Winston Churchill often spoke of his personal battles with what he called his “Black Dog,” a metaphor for the depression that followed him through much of his life. For a man celebrated as a beacon of resilience during some of the darkest days of human history, this internal battle was no less tumultuous than the external war he helped to win.


This brings us to Yaakov, who also faced a mysterious and lonely battle in the dead of night:

Jacob was left alone. And a figure wrestled with him until the break of dawn. When he saw that he had not prevailed against him, he wrenched Jacob’s hip at its socket, so that the socket of his hip was strained as he wrestled with him. Then he said, ‘Let me go, for dawn is breaking.’ But he answered, ‘I will not let you go unless you bless me.’ Said he, ‘Your name shall no longer be Jacob, but Israel, for you have striven with beings divine and human, and have prevailed…’ So Jacob named the place Peniel, meaning, ‘I have seen a divine being face to face, yet my life has been preserved.’

The encounter is shrouded in mystery. Who is this figure? Why does he leave as morning breaks? Why is he fighting Yaakov? And why does Yaakov emerge wounded and transformed into “Yisrael”?

The commentators offer numerous and greatly varied insights into this episode. I would like to briefly mention a few with the hopes of providing depth to the story.


The Radak, Rabbi David Kimchi, views this story as divine punishment for Yaakov’s lack of faith. God had assured Yaakov repeatedly of His protection, yet Yaakov’s actions toward Esav — the excessive gifts, the deferential bowing — showed an over-reliance on his own strategies. Yaakov, in this view, underestimated the divine plan and resorted to an unseemly level of flattery to pacify Esav. The wrestling match and injury serves as a rebuke, forcing Yaakov to confront his doubts and recalibrate his trust in God.

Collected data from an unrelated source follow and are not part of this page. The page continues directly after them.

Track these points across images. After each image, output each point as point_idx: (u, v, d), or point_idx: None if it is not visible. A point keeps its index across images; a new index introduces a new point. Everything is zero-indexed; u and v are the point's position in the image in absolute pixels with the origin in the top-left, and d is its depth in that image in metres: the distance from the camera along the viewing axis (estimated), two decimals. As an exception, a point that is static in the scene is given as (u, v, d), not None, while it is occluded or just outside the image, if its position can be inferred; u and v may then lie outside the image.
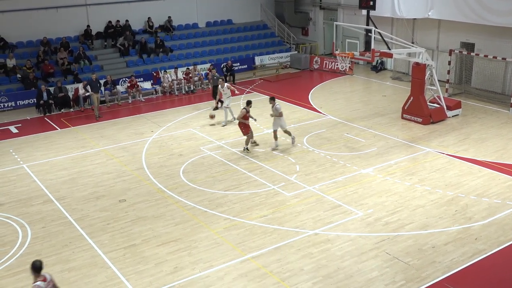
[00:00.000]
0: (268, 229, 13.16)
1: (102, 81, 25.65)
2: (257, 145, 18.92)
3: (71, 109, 24.84)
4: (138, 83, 26.28)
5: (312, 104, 24.14)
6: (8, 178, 16.94)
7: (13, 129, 22.23)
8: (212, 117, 21.38)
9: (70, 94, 25.21)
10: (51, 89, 24.76)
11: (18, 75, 26.13)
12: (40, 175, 17.02)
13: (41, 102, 24.21)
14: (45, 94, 24.23)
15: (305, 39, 35.87)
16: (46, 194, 15.66)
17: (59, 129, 21.92)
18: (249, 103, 18.65)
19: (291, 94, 25.88)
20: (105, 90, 25.50)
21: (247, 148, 18.40)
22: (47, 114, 24.17)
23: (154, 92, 27.04)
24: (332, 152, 18.07)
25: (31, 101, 25.24)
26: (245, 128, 18.49)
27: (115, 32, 29.96)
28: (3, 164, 18.15)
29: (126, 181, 16.33)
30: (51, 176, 16.93)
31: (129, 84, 26.13)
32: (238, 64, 31.09)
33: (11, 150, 19.39)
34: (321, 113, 22.76)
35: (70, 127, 22.22)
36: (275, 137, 18.72)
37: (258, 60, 31.83)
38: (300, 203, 14.48)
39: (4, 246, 12.76)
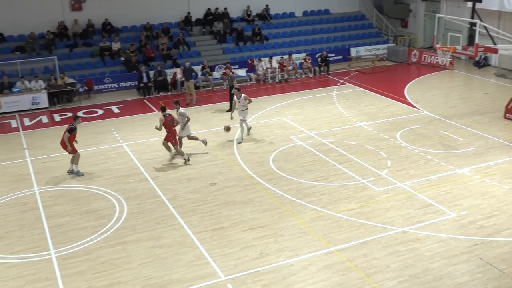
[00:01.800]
0: (355, 223, 13.01)
1: (199, 66, 26.42)
2: (172, 158, 17.17)
3: (169, 93, 25.80)
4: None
5: (408, 99, 23.43)
6: (109, 155, 17.92)
7: (115, 109, 23.47)
8: (227, 129, 18.52)
9: (169, 78, 26.19)
10: (151, 72, 25.83)
11: (122, 58, 27.45)
12: (137, 154, 17.85)
13: (141, 84, 25.34)
14: (145, 77, 25.32)
15: (404, 31, 34.77)
16: (142, 172, 16.41)
17: (156, 112, 22.81)
18: (164, 109, 17.27)
19: (386, 87, 25.26)
20: (201, 75, 26.22)
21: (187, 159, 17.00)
22: (146, 97, 25.26)
23: (248, 80, 27.41)
24: (426, 149, 17.47)
25: (132, 83, 26.46)
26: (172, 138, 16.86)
27: (214, 20, 30.64)
28: (104, 141, 19.23)
29: (217, 165, 16.75)
30: (147, 156, 17.71)
31: (224, 71, 26.65)
32: (333, 54, 30.72)
33: (112, 129, 20.48)
34: (416, 108, 22.05)
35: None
36: (181, 144, 17.38)
37: (353, 51, 31.31)
38: (389, 199, 14.16)
39: (102, 219, 13.54)
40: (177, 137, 17.19)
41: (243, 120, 18.86)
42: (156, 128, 16.93)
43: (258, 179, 15.62)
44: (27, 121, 22.19)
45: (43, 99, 23.87)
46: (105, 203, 14.45)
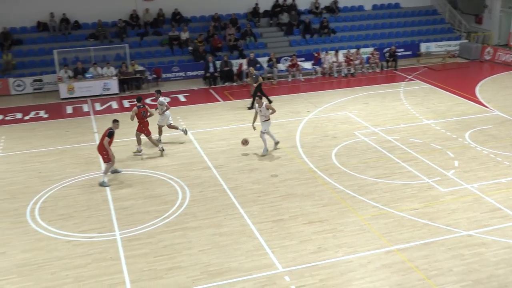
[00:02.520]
0: (417, 223, 12.71)
1: (265, 58, 26.51)
2: (140, 152, 17.31)
3: (234, 83, 26.06)
4: (298, 63, 26.66)
5: (479, 98, 22.57)
6: (174, 142, 18.33)
7: (181, 97, 23.97)
8: (244, 143, 17.02)
9: (234, 69, 26.43)
10: (218, 63, 26.16)
11: (190, 48, 27.94)
12: (202, 143, 18.16)
13: (208, 74, 25.72)
14: (211, 67, 25.67)
15: (477, 28, 33.45)
16: (205, 161, 16.69)
17: (221, 101, 23.13)
18: (140, 99, 17.22)
19: (456, 85, 24.44)
20: (267, 66, 26.31)
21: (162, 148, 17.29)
22: (212, 86, 25.62)
23: (314, 73, 27.24)
24: (497, 151, 16.80)
25: (199, 72, 26.91)
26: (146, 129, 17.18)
27: (281, 11, 30.61)
28: (171, 129, 19.65)
29: (279, 157, 16.78)
30: (211, 145, 17.99)
31: (290, 63, 26.61)
32: (402, 50, 30.03)
33: (178, 117, 20.91)
34: (488, 108, 21.22)
35: (231, 100, 23.35)
36: (160, 132, 18.17)
37: (423, 47, 30.45)
38: (455, 201, 13.74)
39: (165, 204, 13.90)
40: (158, 126, 18.02)
41: (263, 132, 16.86)
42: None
43: (320, 173, 15.55)
44: (98, 106, 23.06)
45: (113, 85, 24.71)
46: (169, 189, 14.81)
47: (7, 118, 21.77)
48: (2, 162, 16.84)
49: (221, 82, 26.05)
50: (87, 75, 24.72)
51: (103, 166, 15.73)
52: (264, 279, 10.69)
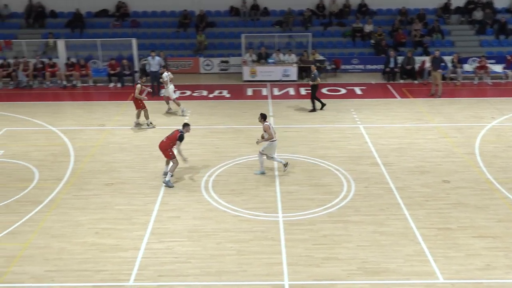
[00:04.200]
0: None
1: (449, 57, 25.10)
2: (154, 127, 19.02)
3: (415, 81, 25.13)
4: (488, 65, 24.79)
5: None
6: (345, 134, 18.32)
7: (357, 90, 23.79)
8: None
9: (417, 66, 25.45)
10: (400, 58, 25.39)
11: (372, 41, 27.54)
12: (373, 138, 17.88)
13: (387, 69, 25.13)
14: (392, 62, 25.02)
15: None
16: (374, 157, 16.41)
17: (398, 98, 22.49)
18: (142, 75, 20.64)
19: None
20: (451, 67, 24.90)
21: (150, 123, 19.11)
22: (391, 82, 25.00)
23: (504, 77, 25.12)
24: None
25: (378, 67, 26.42)
26: (140, 103, 18.95)
27: (475, 8, 28.66)
28: (343, 120, 19.69)
29: (454, 163, 15.87)
30: (382, 141, 17.62)
31: (478, 65, 24.88)
32: None
33: (352, 110, 20.82)
34: None
35: (409, 98, 22.58)
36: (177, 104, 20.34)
37: None
38: None
39: (330, 195, 13.99)
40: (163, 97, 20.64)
41: (262, 153, 14.99)
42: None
43: (498, 186, 14.38)
44: (276, 91, 23.89)
45: (293, 72, 25.38)
46: (335, 180, 14.87)
47: (194, 94, 23.61)
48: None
49: (400, 78, 25.29)
50: (270, 60, 25.71)
51: (169, 165, 14.76)
52: (422, 287, 10.28)
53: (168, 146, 14.50)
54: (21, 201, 13.70)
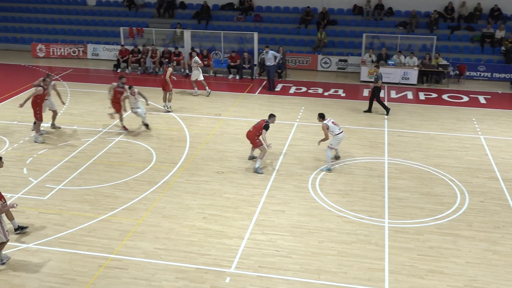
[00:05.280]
0: None
1: None
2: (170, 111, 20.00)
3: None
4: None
5: None
6: (464, 144, 17.43)
7: (481, 99, 22.48)
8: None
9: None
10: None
11: (502, 48, 25.87)
12: (494, 151, 16.85)
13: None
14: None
15: None
16: (494, 170, 15.47)
17: (527, 111, 20.97)
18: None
19: None
20: None
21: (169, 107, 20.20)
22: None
23: None
24: None
25: (507, 75, 24.79)
26: (167, 86, 20.07)
27: None
28: (463, 129, 18.74)
29: None
30: (504, 155, 16.55)
31: None
32: None
33: (473, 119, 19.75)
34: None
35: (539, 111, 20.97)
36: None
37: None
38: None
39: (441, 205, 13.42)
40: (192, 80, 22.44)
41: (330, 148, 15.37)
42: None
43: None
44: (393, 94, 23.26)
45: (413, 76, 24.52)
46: (448, 190, 14.23)
47: (309, 91, 23.64)
48: (298, 130, 18.43)
49: (531, 90, 23.56)
50: (389, 62, 25.05)
51: (258, 152, 15.50)
52: (535, 315, 9.58)
53: (255, 135, 15.24)
54: (139, 180, 14.62)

The Malbim, on the other hand, sees the encounter as a moment of deep introspection. Before Yaakov can face Esav, the embodiment of his past struggles and fears, he must first face himself. In the stillness of the desert night, surrounded by dust and silence, Yaakov wrestles and affirms his own spiritual identity. The confrontation with Esav must be proceeded by a spiritual concretization. This solitary battle allows him to reaffirm his mission, emerging not just as a wanderer or survivor, but as someone with a renewed sense of purpose — Yisrael, the one who strives with God and men and prevails.


A third perspective might suggest that this wrestling represents the two types of battles we face in life. There are the battles of the morning — fought with meticulous preparation, surrounded by allies and loved ones, clear in their objectives. But then there are also the battles of the night — when we are alone, grappling with shadowy, undefined challenges. The battles of the night, fought in solitude, often leave us wounded but what we learn is that they are also chances for growth and sanctification. From the mysterious night emerges a mitzvah — the prohibition against eating the sciatic nerve — and a new identity, a tangible reminder that holiness can be born from struggle.


Yaakov’s story reminds us that the battles fought in the quiet, unseen corners of our lives are often the ones that shape us most profoundly. It is in the wrestling, in the refusal to let go until morning, that we are transformed. And like Churchill’s “Black Dog,” these struggles are not signs of weakness but of the resilience that carries us toward dawn. Alone in the quiet of night, wrestling with his own despair, Churchill demonstrated that strength is not only about facing enemies in the light of day, surrounded by allies, but also about persevering in the darkest hours when no one else can see. Such is the lesson of Yaakov our leader who became Yisrael, the man defined and improved through struggle and conflict.